• Prompt: With the pictures left out, restate every entry word for word.

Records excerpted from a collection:

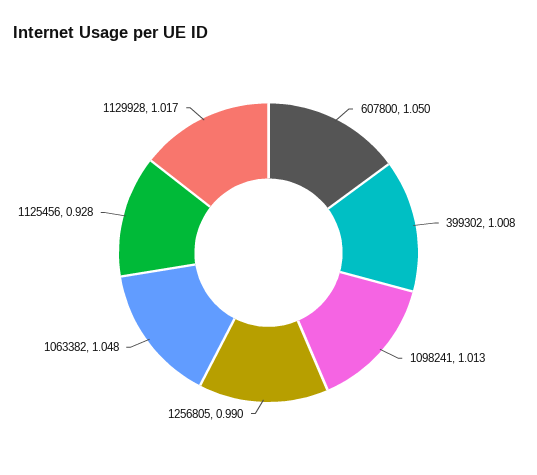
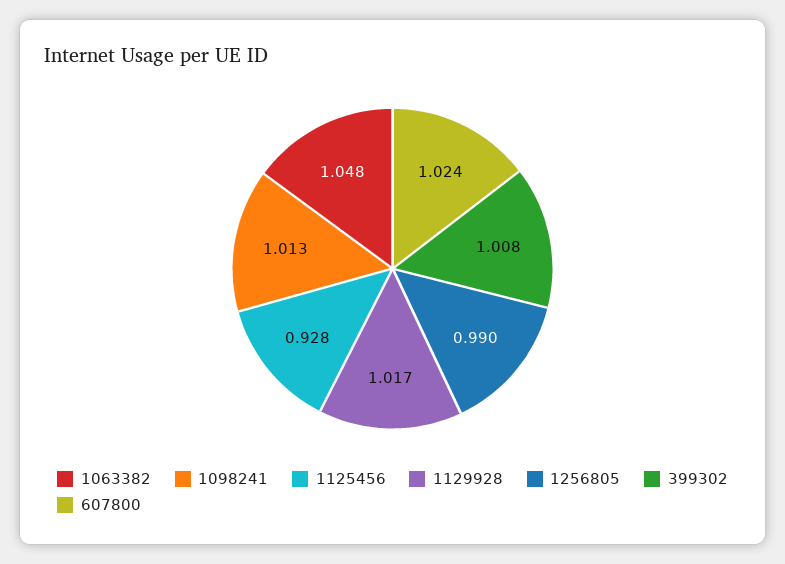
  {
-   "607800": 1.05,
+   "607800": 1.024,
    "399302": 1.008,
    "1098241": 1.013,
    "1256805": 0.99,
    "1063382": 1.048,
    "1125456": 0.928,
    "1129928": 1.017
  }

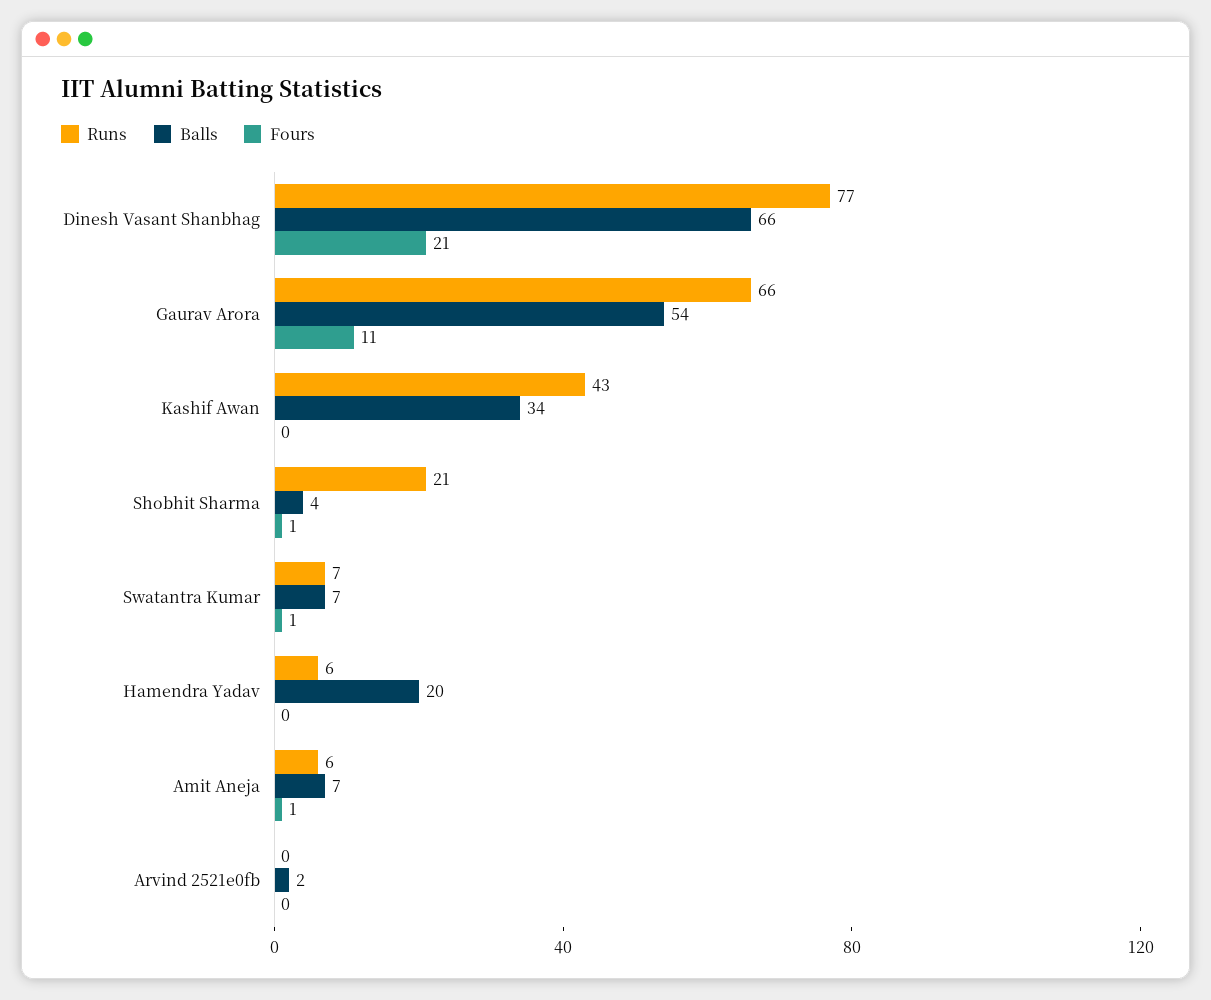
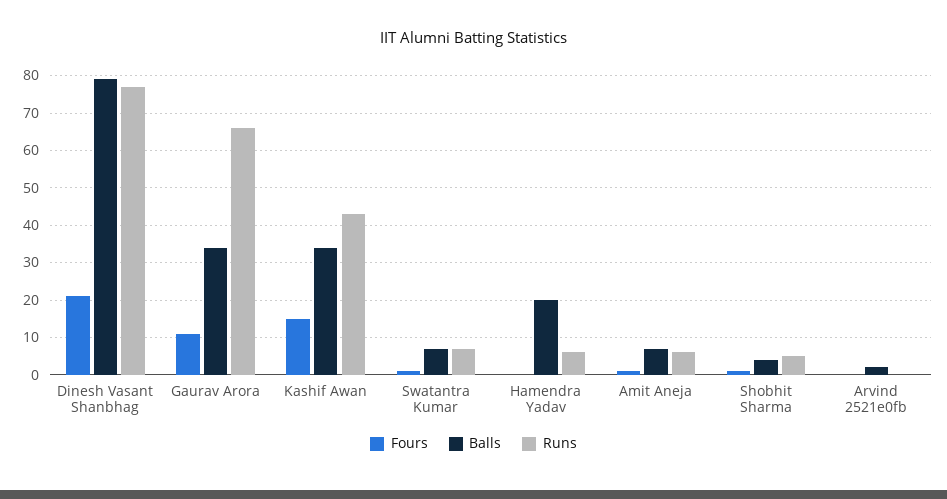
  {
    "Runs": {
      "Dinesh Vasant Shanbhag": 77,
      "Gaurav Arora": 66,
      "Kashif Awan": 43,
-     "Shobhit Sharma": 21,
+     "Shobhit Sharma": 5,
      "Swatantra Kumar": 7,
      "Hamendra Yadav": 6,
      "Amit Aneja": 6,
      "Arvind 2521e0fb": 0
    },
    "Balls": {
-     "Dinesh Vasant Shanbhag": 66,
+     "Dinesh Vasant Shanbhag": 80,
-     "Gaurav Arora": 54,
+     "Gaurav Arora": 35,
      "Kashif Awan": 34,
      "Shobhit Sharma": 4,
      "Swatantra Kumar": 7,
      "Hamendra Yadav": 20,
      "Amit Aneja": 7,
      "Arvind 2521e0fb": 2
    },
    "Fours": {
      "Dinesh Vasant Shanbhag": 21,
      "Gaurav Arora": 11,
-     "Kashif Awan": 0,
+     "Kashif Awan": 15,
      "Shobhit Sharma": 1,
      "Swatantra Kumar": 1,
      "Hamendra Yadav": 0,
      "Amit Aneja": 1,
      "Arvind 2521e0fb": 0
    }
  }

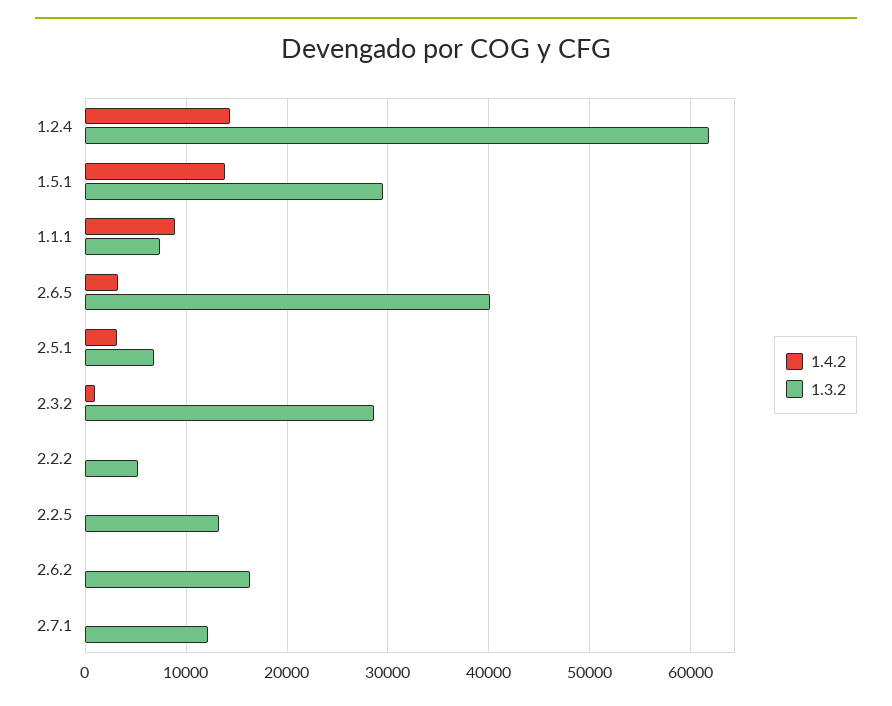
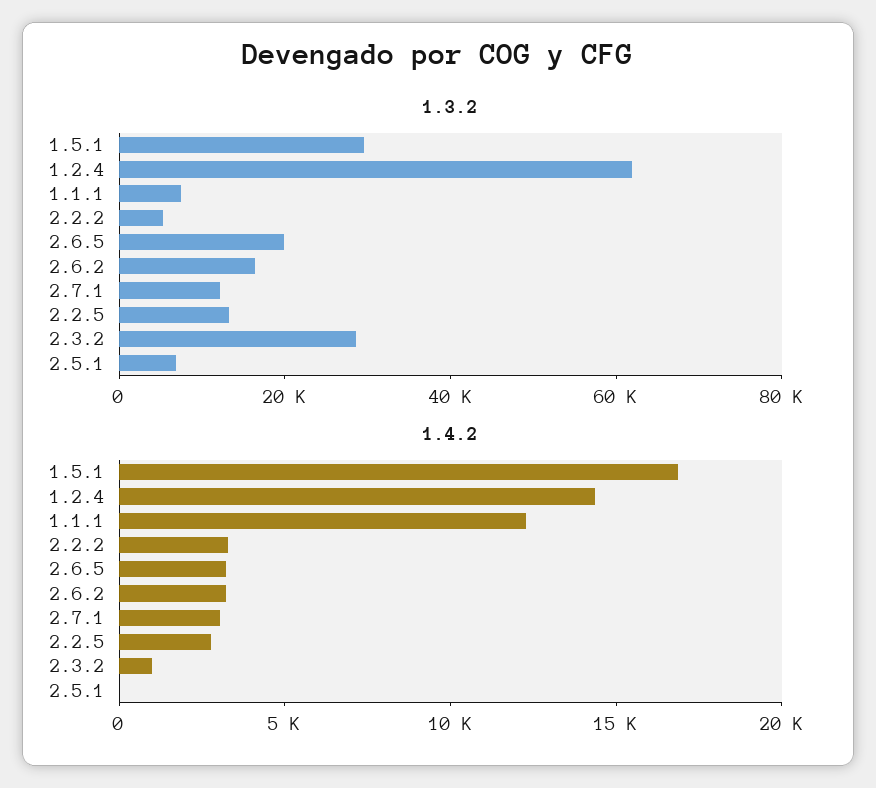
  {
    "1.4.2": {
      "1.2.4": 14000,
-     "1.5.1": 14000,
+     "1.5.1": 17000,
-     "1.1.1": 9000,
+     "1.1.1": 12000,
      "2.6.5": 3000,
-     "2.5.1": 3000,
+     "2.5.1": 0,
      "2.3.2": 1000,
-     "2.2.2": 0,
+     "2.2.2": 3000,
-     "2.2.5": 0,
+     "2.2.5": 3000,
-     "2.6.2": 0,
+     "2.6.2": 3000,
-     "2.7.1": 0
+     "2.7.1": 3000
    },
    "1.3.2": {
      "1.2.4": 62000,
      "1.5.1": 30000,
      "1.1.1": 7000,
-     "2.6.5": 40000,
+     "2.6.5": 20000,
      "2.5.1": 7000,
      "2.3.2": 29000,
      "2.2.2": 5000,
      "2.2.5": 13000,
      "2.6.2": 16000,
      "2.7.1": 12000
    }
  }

• Result of the exercise:
  {
-   "607800": 1.05,
+   "607800": 1.024,
    "399302": 1.008,
    "1098241": 1.013,
    "1256805": 0.99,
    "1063382": 1.048,
    "1125456": 0.928,
    "1129928": 1.017
  }

  {
    "Runs": {
      "Dinesh Vasant Shanbhag": 77,
      "Gaurav Arora": 66,
      "Kashif Awan": 43,
-     "Shobhit Sharma": 21,
+     "Shobhit Sharma": 5,
      "Swatantra Kumar": 7,
      "Hamendra Yadav": 6,
      "Amit Aneja": 6,
      "Arvind 2521e0fb": 0
    },
    "Balls": {
-     "Dinesh Vasant Shanbhag": 66,
+     "Dinesh Vasant Shanbhag": 80,
-     "Gaurav Arora": 54,
+     "Gaurav Arora": 35,
      "Kashif Awan": 34,
      "Shobhit Sharma": 4,
      "Swatantra Kumar": 7,
      "Hamendra Yadav": 20,
      "Amit Aneja": 7,
      "Arvind 2521e0fb": 2
    },
    "Fours": {
      "Dinesh Vasant Shanbhag": 21,
      "Gaurav Arora": 11,
-     "Kashif Awan": 0,
+     "Kashif Awan": 15,
      "Shobhit Sharma": 1,
      "Swatantra Kumar": 1,
      "Hamendra Yadav": 0,
      "Amit Aneja": 1,
      "Arvind 2521e0fb": 0
    }
  }

  {
    "1.4.2": {
      "1.2.4": 14000,
-     "1.5.1": 14000,
+     "1.5.1": 17000,
-     "1.1.1": 9000,
+     "1.1.1": 12000,
      "2.6.5": 3000,
-     "2.5.1": 3000,
+     "2.5.1": 0,
      "2.3.2": 1000,
-     "2.2.2": 0,
+     "2.2.2": 3000,
-     "2.2.5": 0,
+     "2.2.5": 3000,
-     "2.6.2": 0,
+     "2.6.2": 3000,
-     "2.7.1": 0
+     "2.7.1": 3000
    },
    "1.3.2": {
      "1.2.4": 62000,
      "1.5.1": 30000,
      "1.1.1": 7000,
-     "2.6.5": 40000,
+     "2.6.5": 20000,
      "2.5.1": 7000,
      "2.3.2": 29000,
      "2.2.2": 5000,
      "2.2.5": 13000,
      "2.6.2": 16000,
      "2.7.1": 12000
    }
  }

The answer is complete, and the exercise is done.